4 novembre 2000

 

Cher camarade

Je réponds avec beaucoup de retard à ton courrier de septembre.
Tu ne te souviens peut-être plus que je t’avais envoyé un article intitulé " de Millau à Cellatex… ", et peut-être n’as-tu plus en tête non plus la nature de ton courrier.
D’abord, je te remercie d’avoir fait paraître notre texte dans l’AG de ton site comme tu le signalais dans ta lettre.
Ton courrier soulève une foule de questions, car il y avait beaucoup de " PS ".

Je remarque d’abord que tu as beaucoup de flair, indépendamment de ta capacité à estimer la plus ou moins grande qualité du Roquefort depuis 30 ans. Oui, je le confesse : je suis trotskiste ! Aïe ! Aïe ! Aïe ! Je ne sais pas si je suis voué du coup, à porter la même étoile rouge que les militants syndicaux et politiques qui d’après toi, devraient être exclus de toute forme d’auto-organisation.
Ce que je t’assure, c’est que dans tel ou tel comité à l’avenir, aucun trotskiste ne t’excluera… sous prétxte que tu dois être un peu libertaire non ? (tu vois, moi aussi j’ai du flair !).

Ce qui m’impressionne dans ton courrier, c’est que, pour quelqu’un qui cite Sade, tu as des jugements un peu moraux sur toutes et tous (j’aime, je n’aime pas), qui ne font pas l’objet d’une démonstration (mais peut-être n’as-tu pas envie de convaincre), et qui souvent, paraissent un peu datés : " en décembre 86 ", la Ligue " en 73 ".
Ca ne permet pas forcément de beaucoup se comprendre ni d’avancer, de tisser les liens qui à juste titre selon toi, s’élaborent dans des mouvements comme Millau… ou grâce à des militants qui favorisent de fait les passerelles en créant des sites internet, dont ils font part dans le courrier des lecteurs de Rouge (ce qui me paraît très juste).

Le problème pour François et moi dans cet article n’est pas de porter une appréciation sur José bové, sur le mouvement anti-mondialisation en général, les Cellatex ou l’extrême-gauche, vis-à-vis de laquelle en tant qu’institution ne nous nourrissons guère d’illusions, pas plus que sur les élections d’ailleurs.

Le problème est d’essayer de comprendre par quels biais une conscience de classe nouvelle est en train de se tisser, indépendamment des leaders et des organisations, et comment des militants pourraient trouver les formulations, les outils politiques pour que cette conscience se renforce et devienne révolutionnaire.

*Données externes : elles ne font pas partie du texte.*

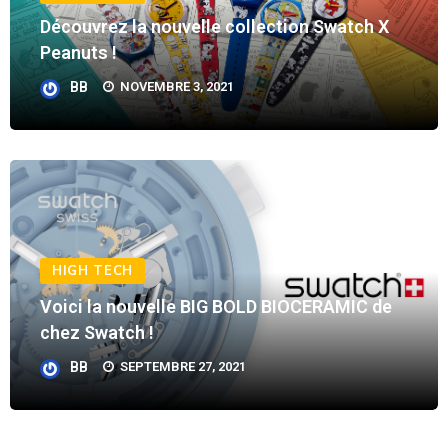
Découvrez la nouvelle collection Swatch X
Peanuts !
BB
NOVEMBRE 3, 2021
HIGH TECH
Voici la nouvelle BIG BOLD BIOCERAMIC de
chez Swatch !
BB
SEPTEMBRE 27, 2021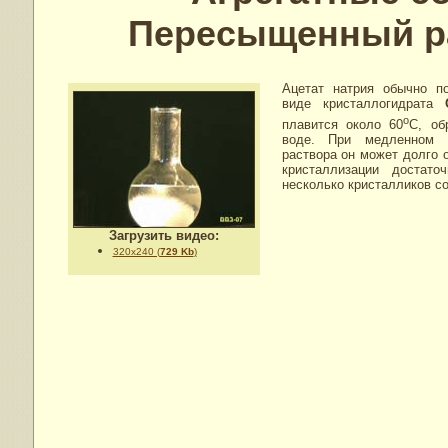
Пересыщенный ра
Ацетат натрия обычно по
виде кристаллогидрата
o
плавится около 60
С, об
воде. При медленном о
раствора он может долго 
кристаллизации достат
несколько кристалликов со
Загрузить видео:
320x240 (
729 Kb
)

Nous pensons que des militants, organisés ou non, mais l’organisation dans la nature est une forme supérieure de la vie, pourraient contribuer à ce travail, par exemple en se servant du système démocratique bourgeois.

Tout le monde (ou presque) convient que depuis 10 ans, nous sommes entrés dans une période historique tout à fait nouvelle, mais en gros, les instruments de réflexion et d’action des révolutionnaires sont ceux qui ont été élaborés depuis des décennies. La génération qui constitue le gros des troupes organisées ou non du mouvement révolutionnaire fonctionne par automatisme. C’est ce qui entrave non seulement le dialogue entre militants, mais surtout, fait écran entre les travailleurs et les jeunes qui cherchent leur voie et la possibilité de politisation que représente le capital d’expérience des anciennes générations, qui pourrait être fort utile pour le travail d’émancipation de la nouvelle classe ouvrière. Quand je parle de capital d’expérience, je pense aux échecs et aux errements des révolutionnaires depuis 50 ans, mais aussi à tout le capital historique de 150 ans d’effort des classes opprimées pour se libérer, et plus largement à tout ce que l’humanité a produit comme effort scientifique et culturel pour dépasser sa propre existence.

Malheureusement, ton texte recèle beaucoup de ces automatismes, qui tournent vite aux jugements de valeurs et aux procès d’intention qui rendent difficile la discussion, mais surtout, qui je crois, ne nous aide pas beaucoup à comprendre ce qui se passe, et qui feraient fuir, aujourd’hui encore plus qu’hier les milliers de jeunes qui se posent la question " je ne veux pas d’un monde de marchandises, comment faire ? ", ou les travailleurs qui se disent " je ne suis pas un objet bon à jeter, comment faire pour défendre mes droits ? ". Il me semble que ce sont de ces questions qu’on devrait partir, quitte à oublier un peu notre propre histoire, parce qu’on a un peu de mal à la porter, qu’on soit trotskiste, anarchiste ou marchand de Roquefort.

Je te remercie encore d’avoir fait paraître notre texte et de ton courrier.